Every winter, Monarch butterflies retreat to Central Mexico to spend the chilly months hibernating in the trees. But in the past decade, deforestation, pesticides, and climate change have threatened their journey. The great North American migration is now classified as an “endangered biological phenomenon,” according to the International Union for Conservation of Nature.
Hoping to bring attention to the insect’s plight, more than 100 volunteers across North America have collaborated on assisting the creation of the Monarch butterfly’s first-ever “self-portrait.” “The Monarch Project,” as it’s called, was led by French-Canadian artist Steven Spazuk and environmental consultant Danielle Delhaes. It’s the first initiative of their Reverence art series, which they say focuses on “the traces left by living creatures.”
“The Monarch Project” started in February 2013, when students at the Escuela Popular de Bellas Artes in Mexico collected “entomograms” — prints made by butterflies. (For those curious about the word’s origin, “entomography” means a “written treatise on insects”). After charring pieces of white cardboard with a small flame, the students carried the soot-covered sheets to the Sierra Chincua Butterfly sanctuary, where thousands of Monarchs alighted on them. Unable to gain a foothold, the butterflies slipped repeatedly, their delicate feet and legs leaving behind thin, ghostly tracks.
These entomograms were then sent to St. George’s School in Montreal. Students cut them into tiny squares, which were sorted by their varying shades of gray and assembled to depict a Monarch sipping nectar from a flower.
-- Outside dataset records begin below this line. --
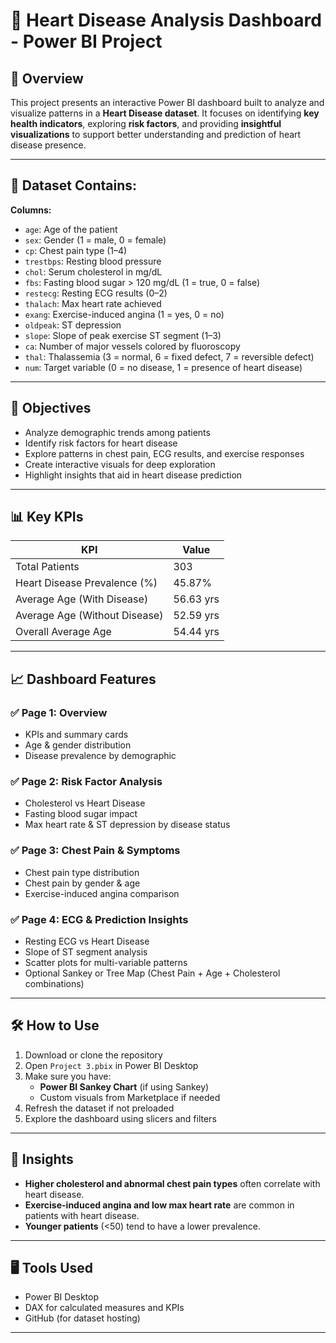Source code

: # 💓 Heart Disease Analysis Dashboard - Power BI Project

## 📌 Overview

This project presents an interactive Power BI dashboard built to analyze and visualize patterns in a **Heart Disease dataset**. It focuses on identifying **key health indicators**, exploring **risk factors**, and providing **insightful visualizations** to support better understanding and prediction of heart disease presence.

---

## 🧾 Dataset Contains:


**Columns:**
- `age`: Age of the patient
- `sex`: Gender (1 = male, 0 = female)
- `cp`: Chest pain type (1–4)
- `trestbps`: Resting blood pressure
- `chol`: Serum cholesterol in mg/dL
- `fbs`: Fasting blood sugar > 120 mg/dL (1 = true, 0 = false)
- `restecg`: Resting ECG results (0–2)
- `thalach`: Max heart rate achieved
- `exang`: Exercise-induced angina (1 = yes, 0 = no)
- `oldpeak`: ST depression
- `slope`: Slope of peak exercise ST segment (1–3)
- `ca`: Number of major vessels colored by fluoroscopy
- `thal`: Thalassemia (3 = normal, 6 = fixed defect, 7 = reversible defect)
- `num`: Target variable (0 = no disease, 1 = presence of heart disease)

---

## 🎯 Objectives

- Analyze demographic trends among patients
- Identify risk factors for heart disease
- Explore patterns in chest pain, ECG results, and exercise responses
- Create interactive visuals for deep exploration
- Highlight insights that aid in heart disease prediction

---

## 📊 Key KPIs

| KPI                             | Value     |
|----------------------------------|-----------|
| Total Patients                  | 303       |
| Heart Disease Prevalence (%)    | 45.87%    |
| Average Age (With Disease)      | 56.63 yrs |
| Average Age (Without Disease)   | 52.59 yrs |
| Overall Average Age             | 54.44 yrs |

---

## 📈 Dashboard Features

### ✅ **Page 1: Overview**
- KPIs and summary cards
- Age & gender distribution
- Disease prevalence by demographic

### ✅ **Page 2: Risk Factor Analysis**
- Cholesterol vs Heart Disease
- Fasting blood sugar impact
- Max heart rate & ST depression by disease status

### ✅ **Page 3: Chest Pain & Symptoms**
- Chest pain type distribution
- Chest pain by gender & age
- Exercise-induced angina comparison

### ✅ **Page 4: ECG & Prediction Insights**
- Resting ECG vs Heart Disease
- Slope of ST segment analysis
- Scatter plots for multi-variable patterns
- Optional Sankey or Tree Map (Chest Pain + Age + Cholesterol combinations)

---

## 🛠 How to Use

1. Download or clone the repository
2. Open `Project 3.pbix` in Power BI Desktop
3. Make sure you have:
   - **Power BI Sankey Chart** (if using Sankey)
   - Custom visuals from Marketplace if needed
4. Refresh the dataset if not preloaded
5. Explore the dashboard using slicers and filters

---

## 🧠 Insights

- **Higher cholesterol and abnormal chest pain types** often correlate with heart disease.
- **Exercise-induced angina and low max heart rate** are common in patients with heart disease.
- **Younger patients** (<50) tend to have a lower prevalence.

---

## 🖥 Tools Used

- Power BI Desktop
- DAX for calculated measures and KPIs
- GitHub (for dataset hosting)

---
The final image resembles a Chuck Close portrait, and is also in keeping with Spazuk’s own previous soot drawings.
Ultimately, though, the final “self-portrait” isn’t nearly as fascinating as the process of making it, documented in a short video directed by Jean-Nicolas Orhon. Watching the butterflies land curiously on the cardboard, it seems almost extraordinary that something so tiny could leave its mark on the world; it brings home the enormity of what we could be losing.